Suki Webster: “I think the particular form of comedy we do is about us having fun and being silly; it doesn’t lend itself to satire or in-depth discussion on difficult subjects because you’ve got four or five minds on stage all weaving in and out.

“The depth of it is in the joy and connection with each other and the audience. And we’re all so giddy with excitement at being back together that I can’t see it being a focus.”

 What have you missed about the touring life since 2019?

Richard: “The thing I’ve missed is laughter. I’ve been watching a load of telly and there has been wonderful stuff produced by an arts industry that has been having a hard time. But I’ve really missed laughing with mates on the bus on the way to the gig and on stage during the gig.” 

Mike McShane: “The last tour was exemplary for us as a group; it felt like a Marx Brothers show in the best way possible. We now had music from Kirsty [on her first tour] and it was all very nice. Getting on the bus, checking in on each other, hanging out, acting like idiots. And doing the show is fantastic and everything you hope for. “

What was your over-riding memory of Kirsty’s first Impro Chums tour of duty in 2019?

Kirsty Newton: “I felt as though I’d been let into the coolest, funnest club ever and we had such a wonderful time. My over-riding sense of it is that it’s probably the best job in the world; just consistent fun and loveliness all the way.

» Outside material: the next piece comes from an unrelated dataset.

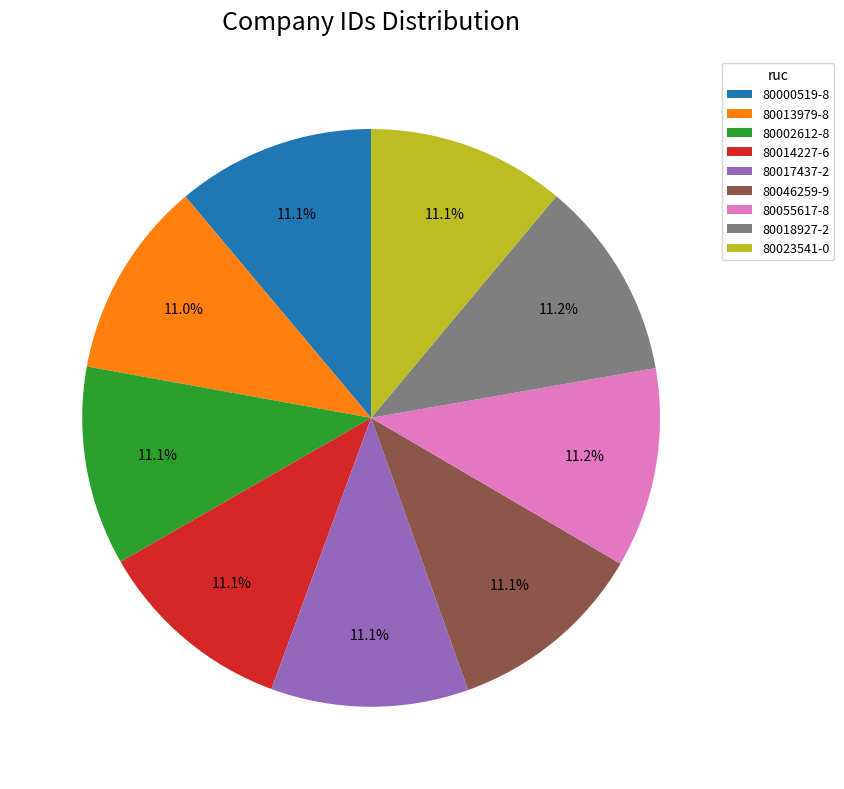

Combined, do 80046259-9 and 80013979-8 account for over 50%?

No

“I’d say I have the best seat in the house: I’m up close and personal with everyone on the stage and I get to direct the music, making them explode into song mid-scene. Quite often I don’t know what’s going to come out of my fingers; that’s the joy of it.” 

Paul: “To adapt an old saying, you can lead Paul Merton to music but you can’t make him sing. But it was great having Kirsty there and there was more music in that show than before. Mike and Suki are very strong singers and Richard is very musical, of course, but I stay out of the way.” 

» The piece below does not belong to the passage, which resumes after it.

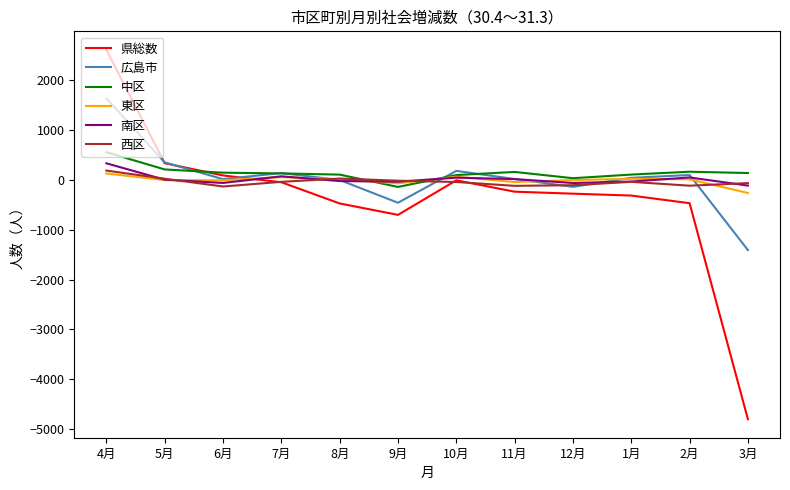

Which series has the widest spread of values?

県総数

Kirsty: “I have one brilliant memory of going through the Scottish Highlands and sticking my head out of the bus going, ‘this is wonderful’!” 

For a show without a script, how do you get the comedy muscle moving before the start?

Paul: “The most important thing is to be together beforehand. So, we’ll throw a ball around to be in each other’s orbit and to just tune in to each other.”

Richard: “The preparation for the show is the decades that we’ve known and worked together. With a scripted show or a rock band, you’d start to get ‘musical differences’ round about year 15. I think I first appeared on stage with Paul in 1984, and with impro it’s about a group attitude and sense of fun.

“Weirdly, that matures like a good cheese or wine over the years and doesn’t fester like a rock band. So, we put the work in by simply having done it for all this time and it just gets better and better.” 

How important is the audience to making an Impro Chums show the best it can be?

Suki: “If you’re doing a play or stand-up there’s a bit of us and them, but with our show it’s about everybody, because their energy and their suggestions build it in a way that no other show can have. Everything is happening in the moment and what they’re doing is absolutely crucial. When it goes right that means everyone is involved and having a good time. It’s like a big party!”